- _Assignment_: Take the lines below beginning at the line that has "Picture 5: EM" and stopping after the line that has "Image 1: Top", and print them exactly as they are, with no other lines.

- _Recorded data_:
· · · · ·
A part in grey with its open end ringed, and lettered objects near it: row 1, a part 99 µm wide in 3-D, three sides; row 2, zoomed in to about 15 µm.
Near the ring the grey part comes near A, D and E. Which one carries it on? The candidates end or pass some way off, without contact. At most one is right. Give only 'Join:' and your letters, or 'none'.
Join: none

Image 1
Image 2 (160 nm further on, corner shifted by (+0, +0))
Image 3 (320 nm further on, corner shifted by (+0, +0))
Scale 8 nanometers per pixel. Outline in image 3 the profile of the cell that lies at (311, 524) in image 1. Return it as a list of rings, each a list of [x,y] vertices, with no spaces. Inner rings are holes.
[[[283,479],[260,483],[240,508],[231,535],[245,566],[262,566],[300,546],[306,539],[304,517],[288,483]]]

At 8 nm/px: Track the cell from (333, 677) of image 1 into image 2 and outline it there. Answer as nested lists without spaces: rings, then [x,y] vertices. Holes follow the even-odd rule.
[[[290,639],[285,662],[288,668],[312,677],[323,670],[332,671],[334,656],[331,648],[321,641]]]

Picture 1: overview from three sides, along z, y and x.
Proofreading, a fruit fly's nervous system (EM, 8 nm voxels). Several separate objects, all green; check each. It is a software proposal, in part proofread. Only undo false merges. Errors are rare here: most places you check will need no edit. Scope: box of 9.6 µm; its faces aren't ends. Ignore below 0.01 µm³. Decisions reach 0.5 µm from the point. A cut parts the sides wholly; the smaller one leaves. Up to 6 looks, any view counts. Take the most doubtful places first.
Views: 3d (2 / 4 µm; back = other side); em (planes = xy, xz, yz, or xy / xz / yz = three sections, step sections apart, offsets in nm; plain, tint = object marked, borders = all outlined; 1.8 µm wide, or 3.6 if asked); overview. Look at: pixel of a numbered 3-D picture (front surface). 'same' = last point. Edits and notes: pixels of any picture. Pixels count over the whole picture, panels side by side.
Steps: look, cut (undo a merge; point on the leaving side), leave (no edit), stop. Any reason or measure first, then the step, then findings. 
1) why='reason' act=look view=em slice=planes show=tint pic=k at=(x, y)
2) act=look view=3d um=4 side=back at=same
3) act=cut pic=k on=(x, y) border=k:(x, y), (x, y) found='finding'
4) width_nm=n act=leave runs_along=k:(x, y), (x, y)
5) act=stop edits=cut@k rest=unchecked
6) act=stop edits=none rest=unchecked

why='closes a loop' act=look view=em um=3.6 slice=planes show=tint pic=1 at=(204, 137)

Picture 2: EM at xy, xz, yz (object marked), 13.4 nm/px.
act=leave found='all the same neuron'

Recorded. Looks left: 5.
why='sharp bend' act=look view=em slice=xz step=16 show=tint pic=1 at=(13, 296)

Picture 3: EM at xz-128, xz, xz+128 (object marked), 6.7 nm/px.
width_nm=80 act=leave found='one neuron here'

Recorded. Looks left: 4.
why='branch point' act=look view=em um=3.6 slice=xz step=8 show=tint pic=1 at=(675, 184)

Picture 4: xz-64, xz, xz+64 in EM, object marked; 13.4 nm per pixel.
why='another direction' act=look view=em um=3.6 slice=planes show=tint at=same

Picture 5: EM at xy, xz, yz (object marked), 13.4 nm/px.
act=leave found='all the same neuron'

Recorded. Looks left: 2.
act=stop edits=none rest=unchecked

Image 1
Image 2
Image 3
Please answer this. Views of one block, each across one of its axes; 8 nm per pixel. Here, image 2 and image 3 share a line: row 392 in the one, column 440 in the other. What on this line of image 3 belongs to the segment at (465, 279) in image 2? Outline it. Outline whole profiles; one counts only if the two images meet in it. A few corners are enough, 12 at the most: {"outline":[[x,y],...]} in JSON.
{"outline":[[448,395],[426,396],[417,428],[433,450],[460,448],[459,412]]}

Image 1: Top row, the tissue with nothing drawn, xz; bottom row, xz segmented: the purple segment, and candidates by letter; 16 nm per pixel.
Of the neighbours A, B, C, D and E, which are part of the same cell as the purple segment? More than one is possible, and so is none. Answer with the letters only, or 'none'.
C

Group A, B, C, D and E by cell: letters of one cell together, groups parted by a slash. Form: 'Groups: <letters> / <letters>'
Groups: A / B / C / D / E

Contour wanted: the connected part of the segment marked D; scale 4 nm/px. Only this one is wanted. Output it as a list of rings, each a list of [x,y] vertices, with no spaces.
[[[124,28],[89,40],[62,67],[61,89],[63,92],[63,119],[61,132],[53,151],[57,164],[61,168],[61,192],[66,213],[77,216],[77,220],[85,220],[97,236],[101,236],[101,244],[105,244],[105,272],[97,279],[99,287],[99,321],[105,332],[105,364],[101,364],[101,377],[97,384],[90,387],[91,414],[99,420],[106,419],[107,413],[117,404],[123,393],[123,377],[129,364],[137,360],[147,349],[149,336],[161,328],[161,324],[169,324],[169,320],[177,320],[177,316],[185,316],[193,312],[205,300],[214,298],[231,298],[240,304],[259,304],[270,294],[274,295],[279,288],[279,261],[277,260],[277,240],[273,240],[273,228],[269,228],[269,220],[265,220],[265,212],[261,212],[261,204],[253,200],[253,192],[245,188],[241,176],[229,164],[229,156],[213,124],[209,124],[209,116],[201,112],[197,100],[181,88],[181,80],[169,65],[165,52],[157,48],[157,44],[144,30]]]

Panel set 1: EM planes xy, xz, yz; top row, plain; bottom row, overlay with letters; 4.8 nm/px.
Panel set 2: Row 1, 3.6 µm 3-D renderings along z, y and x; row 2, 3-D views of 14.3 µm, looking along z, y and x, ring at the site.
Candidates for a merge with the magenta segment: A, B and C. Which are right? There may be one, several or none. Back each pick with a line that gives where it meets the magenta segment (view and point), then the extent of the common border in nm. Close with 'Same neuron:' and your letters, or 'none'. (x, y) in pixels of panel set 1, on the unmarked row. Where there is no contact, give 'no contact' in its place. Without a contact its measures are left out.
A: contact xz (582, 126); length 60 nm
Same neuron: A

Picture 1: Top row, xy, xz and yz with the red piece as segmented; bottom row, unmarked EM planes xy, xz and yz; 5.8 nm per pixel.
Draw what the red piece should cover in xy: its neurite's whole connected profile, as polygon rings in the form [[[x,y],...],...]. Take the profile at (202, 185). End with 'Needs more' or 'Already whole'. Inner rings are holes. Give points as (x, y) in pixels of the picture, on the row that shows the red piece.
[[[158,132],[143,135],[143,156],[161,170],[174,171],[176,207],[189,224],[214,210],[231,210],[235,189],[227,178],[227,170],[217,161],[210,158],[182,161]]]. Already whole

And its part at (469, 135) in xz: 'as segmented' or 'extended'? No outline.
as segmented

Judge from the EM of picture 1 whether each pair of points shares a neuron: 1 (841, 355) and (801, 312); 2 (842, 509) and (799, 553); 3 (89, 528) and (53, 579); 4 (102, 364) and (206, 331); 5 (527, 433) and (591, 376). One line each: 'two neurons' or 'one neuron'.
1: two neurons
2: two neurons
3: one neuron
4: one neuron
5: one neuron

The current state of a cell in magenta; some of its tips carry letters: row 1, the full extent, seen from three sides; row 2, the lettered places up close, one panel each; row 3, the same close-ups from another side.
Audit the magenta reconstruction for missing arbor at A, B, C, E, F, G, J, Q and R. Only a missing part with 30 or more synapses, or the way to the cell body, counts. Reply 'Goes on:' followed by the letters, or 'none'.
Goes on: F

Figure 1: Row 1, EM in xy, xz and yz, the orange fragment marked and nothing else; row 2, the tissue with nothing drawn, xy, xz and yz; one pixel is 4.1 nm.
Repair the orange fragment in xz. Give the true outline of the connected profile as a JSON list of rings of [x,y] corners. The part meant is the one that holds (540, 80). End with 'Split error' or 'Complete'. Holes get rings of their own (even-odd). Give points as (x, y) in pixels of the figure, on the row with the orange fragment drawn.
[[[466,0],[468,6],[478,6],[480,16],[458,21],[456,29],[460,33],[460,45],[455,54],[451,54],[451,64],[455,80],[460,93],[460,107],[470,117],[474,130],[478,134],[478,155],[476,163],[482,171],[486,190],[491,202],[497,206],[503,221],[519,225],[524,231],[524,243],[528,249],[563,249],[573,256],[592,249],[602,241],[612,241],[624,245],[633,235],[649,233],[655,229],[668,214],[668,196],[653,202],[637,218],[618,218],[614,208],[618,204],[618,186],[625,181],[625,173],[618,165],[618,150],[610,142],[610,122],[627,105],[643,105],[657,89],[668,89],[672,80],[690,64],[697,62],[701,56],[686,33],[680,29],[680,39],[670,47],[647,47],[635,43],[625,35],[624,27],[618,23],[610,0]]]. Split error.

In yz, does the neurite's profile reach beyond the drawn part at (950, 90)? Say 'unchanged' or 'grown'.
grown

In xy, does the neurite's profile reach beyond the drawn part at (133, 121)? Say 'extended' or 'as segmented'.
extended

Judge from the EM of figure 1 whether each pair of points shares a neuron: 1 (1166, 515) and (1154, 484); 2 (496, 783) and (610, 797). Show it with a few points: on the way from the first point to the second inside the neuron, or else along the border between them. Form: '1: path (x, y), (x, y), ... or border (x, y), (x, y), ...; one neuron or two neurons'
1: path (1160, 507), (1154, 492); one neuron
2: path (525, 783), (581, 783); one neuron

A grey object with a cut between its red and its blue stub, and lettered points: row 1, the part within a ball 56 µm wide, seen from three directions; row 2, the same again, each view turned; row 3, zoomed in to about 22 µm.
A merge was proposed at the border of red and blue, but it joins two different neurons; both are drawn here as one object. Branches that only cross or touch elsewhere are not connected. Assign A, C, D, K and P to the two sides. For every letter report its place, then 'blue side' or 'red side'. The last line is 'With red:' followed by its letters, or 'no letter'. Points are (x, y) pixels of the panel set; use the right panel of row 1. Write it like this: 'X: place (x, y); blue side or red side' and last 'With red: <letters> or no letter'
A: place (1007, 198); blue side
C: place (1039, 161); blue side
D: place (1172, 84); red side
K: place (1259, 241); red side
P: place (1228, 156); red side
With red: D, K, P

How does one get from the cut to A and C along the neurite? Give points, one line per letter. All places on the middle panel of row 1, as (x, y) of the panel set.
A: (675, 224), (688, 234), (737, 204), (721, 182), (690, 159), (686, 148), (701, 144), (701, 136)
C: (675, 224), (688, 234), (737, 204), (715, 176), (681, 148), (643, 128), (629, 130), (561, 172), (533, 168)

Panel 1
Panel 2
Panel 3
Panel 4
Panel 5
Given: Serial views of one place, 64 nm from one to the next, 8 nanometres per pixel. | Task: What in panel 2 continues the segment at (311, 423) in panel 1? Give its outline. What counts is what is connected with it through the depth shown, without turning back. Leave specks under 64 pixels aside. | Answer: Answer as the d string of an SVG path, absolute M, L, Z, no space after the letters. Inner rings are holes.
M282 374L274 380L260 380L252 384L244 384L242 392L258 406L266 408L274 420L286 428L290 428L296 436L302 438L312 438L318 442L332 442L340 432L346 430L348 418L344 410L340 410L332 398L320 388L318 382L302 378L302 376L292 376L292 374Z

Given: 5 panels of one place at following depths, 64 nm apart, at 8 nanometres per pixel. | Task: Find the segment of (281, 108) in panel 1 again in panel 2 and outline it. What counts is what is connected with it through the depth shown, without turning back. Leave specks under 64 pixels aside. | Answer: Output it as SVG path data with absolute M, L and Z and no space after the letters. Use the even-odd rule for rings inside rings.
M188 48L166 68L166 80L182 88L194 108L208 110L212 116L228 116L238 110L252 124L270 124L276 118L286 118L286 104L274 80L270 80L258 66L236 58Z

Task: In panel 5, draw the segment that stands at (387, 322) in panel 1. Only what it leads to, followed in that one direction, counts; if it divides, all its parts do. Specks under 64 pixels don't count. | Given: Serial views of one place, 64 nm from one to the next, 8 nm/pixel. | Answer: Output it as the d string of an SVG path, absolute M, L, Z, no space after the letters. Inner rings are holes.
· · · · ·
- _Result below_:
Picture 5: EM at xy, xz, yz (object marked), 13.4 nm/px.
act=leave found='all the same neuron'

Recorded. Looks left: 2.
act=stop edits=none rest=unchecked

Image 1
Image 2
Image 3
Please answer this. Views of one block, each across one of its axes; 8 nm per pixel. Here, image 2 and image 3 share a line: row 392 in the one, column 440 in the other. What on this line of image 3 belongs to the segment at (465, 279) in image 2? Outline it. Outline whole profiles; one counts only if the two images meet in it. A few corners are enough, 12 at the most: {"outline":[[x,y],...]} in JSON.
{"outline":[[448,395],[426,396],[417,428],[433,450],[460,448],[459,412]]}

Image 1: Top row, the tissue with nothing drawn, xz; bottom row, xz segmented: the purple segment, and candidates by letter; 16 nm per pixel.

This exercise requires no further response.